Dans un contexte de forte inflation, de compétitivité post-pandémique et d’un secteur aérien en mutation, Ethiopian Airlines poursuit sa stratégie de croissance « Vision 2035 ».
Ethiopia Airlines est la première compagnie aérienne d’Afrique en termes de flotte et de passagers – loin devant EgyptAir et Kenya Airways. C’était l’un des rares dans le monde à être resté à flot pendant la pandémie de COVID-19 sans renflouements publics ni licenciements.
Aujourd’hui, la compagnie aérienne se trouve confrontée à de nouvelles difficultés dans un paysage en évolution rapide, comme l’explique le PDG Mesfin Tasew, qui a été nommé à ce poste en mars 2022.
Selon Mesfin, l’exercice 2022-2023 – qui s’est achevé le 30 juin – « a été une année très prospère ».
« Nous avons transporté 13,7 millions de passagers, 57% de plus que l’année précédente et 10% de plus qu’avant Covid [ainsi que] 740 000 tonnes de fret, soit deux fois plus qu’avant Covid », précise Mesfin.
La compagnie aérienne publique éthiopienne, qui se vante d’être la seule compagnie aérienne rentable en Afrique, a généré « 6,1 milliards de dollars de chiffre d’affaires, soit une augmentation de 20% par rapport à l’exercice précédent et de près de 50% par rapport à la période pré-Covid », indique Mesfin, montrant que « nous nous sommes complètement remis de l’impact de Covid ».
Les effets de la pandémie se font toujours sentir
Les effets de la pandémie se font encore sentir, souligne Mesfin, avec une « inflation élevée » dans le monde qui « se traduit par des coûts d’exploitation élevés, des prix élevés du carburant et de nombreux pays qui se remettent encore du Covid et dont la croissance économique reste faible ».
Comme d’autres compagnies aériennes, Ethiopian Airlines fait également face à une pénurie de pièces détachées.
La chaîne d’approvisionnement a été perturbée par la pandémie et ne s’est pas encore complètement rétablie, selon le PDG. Cela a obligé les avions à être cloués au sol parfois en attendant les pièces.
« Le problème devrait être résolu d’ici deux ou trois ans (…) mais aujourd’hui c’est un vrai challenge ».
Un autre problème concerne la « concurrence accrue » à mesure que l’activité post-Covid reprend.
« Ces dernières années, les compagnies aériennes ont du mal à se remettre de l’impact du Covid, mais maintenant (…) la plupart sont très optimistes et ont commandé un grand nombre d’avions », explique-t-il.
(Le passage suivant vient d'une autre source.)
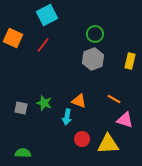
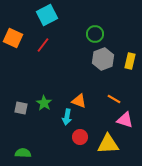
gray hexagon: moved 10 px right
green star: rotated 14 degrees clockwise
red circle: moved 2 px left, 2 px up
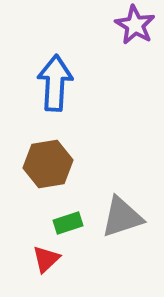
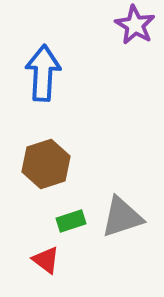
blue arrow: moved 12 px left, 10 px up
brown hexagon: moved 2 px left; rotated 9 degrees counterclockwise
green rectangle: moved 3 px right, 2 px up
red triangle: moved 1 px down; rotated 40 degrees counterclockwise
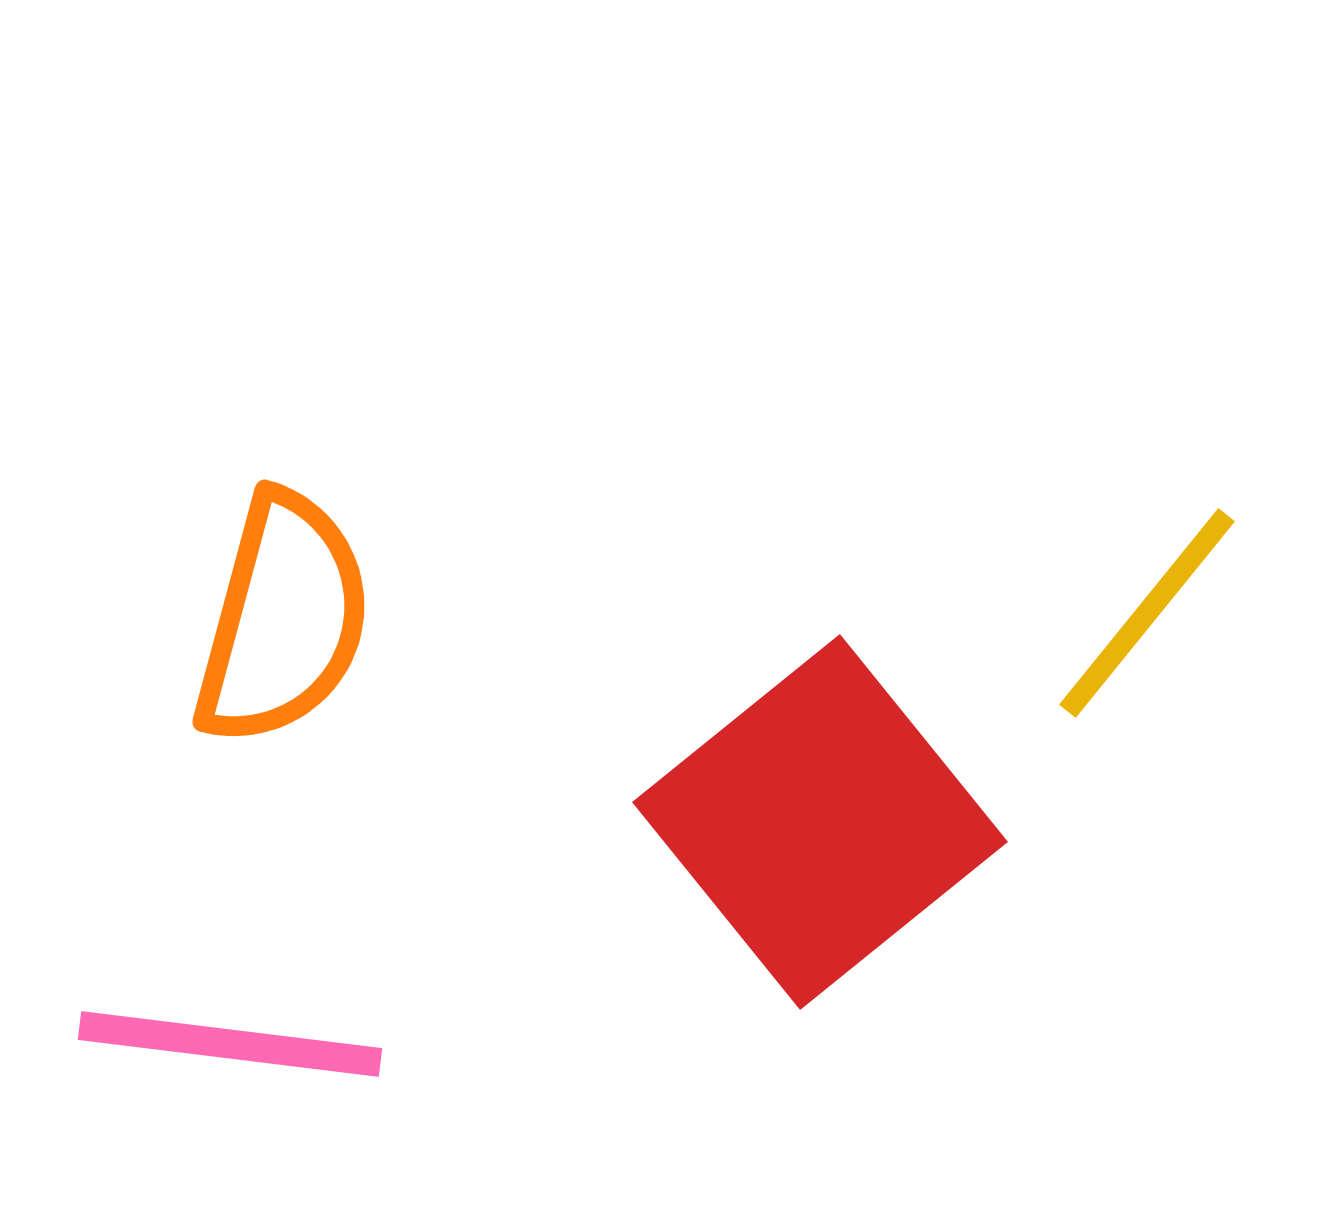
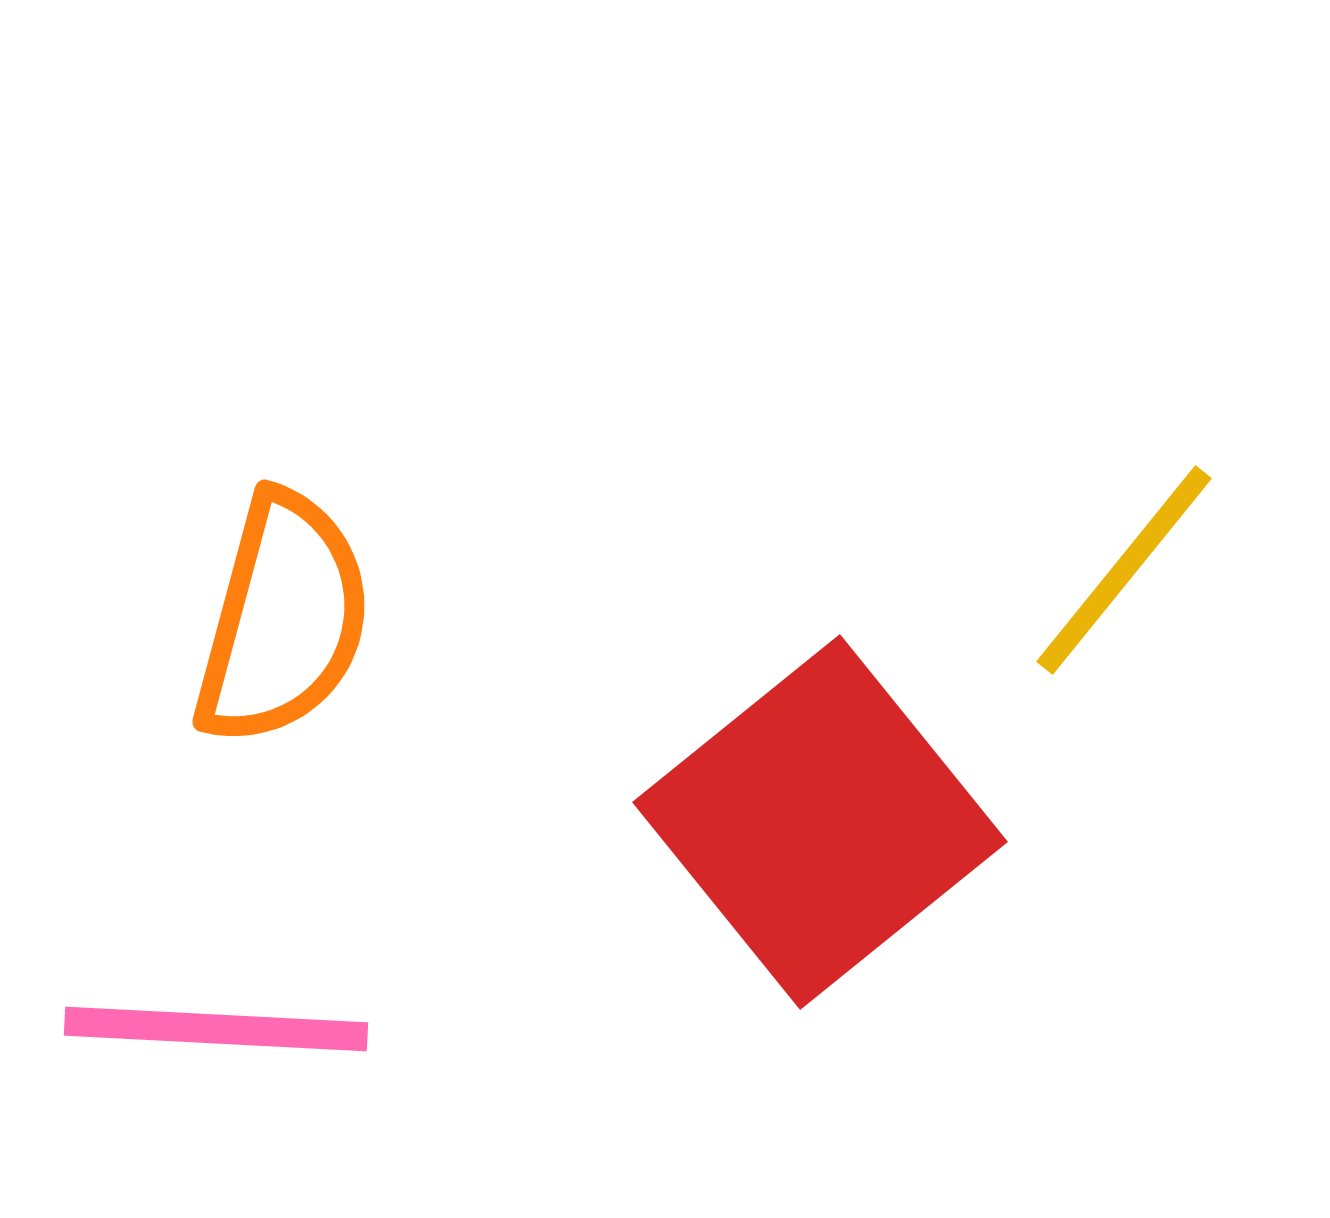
yellow line: moved 23 px left, 43 px up
pink line: moved 14 px left, 15 px up; rotated 4 degrees counterclockwise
Cela « conduira à un dumping de l’offre de sièges (…) qui fera baisser les rendements et durcira la concurrence sur les prix des billets. Ethiopian Airlines devra réévaluer sa structure de coûts et travailler dur sur son plan de réduction des coûts pour rester compétitive » .
Accusations de discrimination sur le plan juridique, l’entreprise fait l’objet d’une procédure de « discrimination » devant un tribunal civil éthiopien.
Une association de défense des droits de l’homme accuse Ethiopian Airlines d’avoir appliqué des mesures discriminatoires à l’encontre des voyageurs de la région du Tigré souhaitant se rendre à Addis-Abeba, suite à la guerre de deux ans qui a opposé les autorités locales au gouvernement fédéral éthiopien.
Pendant le conflit, la société a également été accusée d’avoir transporté des soldats et du matériel de l’armée éthiopienne au Tigré, une accusation qu’elle a démentie.
Croissance future
Malgré les nombreux défis, Mesfin affirme qu’Ethiopian Airlines est déterminée à poursuivre sa stratégie de croissance.
Le plan stratégique « Vision 2035 », présenté fin 2022, prévoit de quadrupler le nombre de passagers – à plus de 60 millions – en augmentant le nombre de destinations internationales de 130 actuellement à 207 et en augmentant la flotte de l’actuel 140 à 271 avions.
Au moment où l’industrie du transport aérien s’est fixé pour objectif de réduire à zéro ses émissions de carbone d’ici 2050, Mesfin indique que la compagnie « développe actuellement une stratégie de développement durable ».
Pour ce faire, il faudra des carburants d’aviation durables (SAF).
« Des études montrent que plus de 60% de la réduction de ces émissions proviendra de l’utilisation de carburant d’aviation durable » (SAF).
Cependant, toutes les compagnies aériennes se heurtent à deux problèmes : sa disponibilité et son prix, deux à quatre fois plus cher que la paraffine.
« Aujourd’hui, il y a quelques producteurs [de SAF] en Europe et aux États-Unis, mais aucun en Afrique », souligne Mesfin, et la paraffine « représente environ 40 % de nos coûts. Utiliser le SAF au prix actuel rendrait notre coûts disproportionnés ».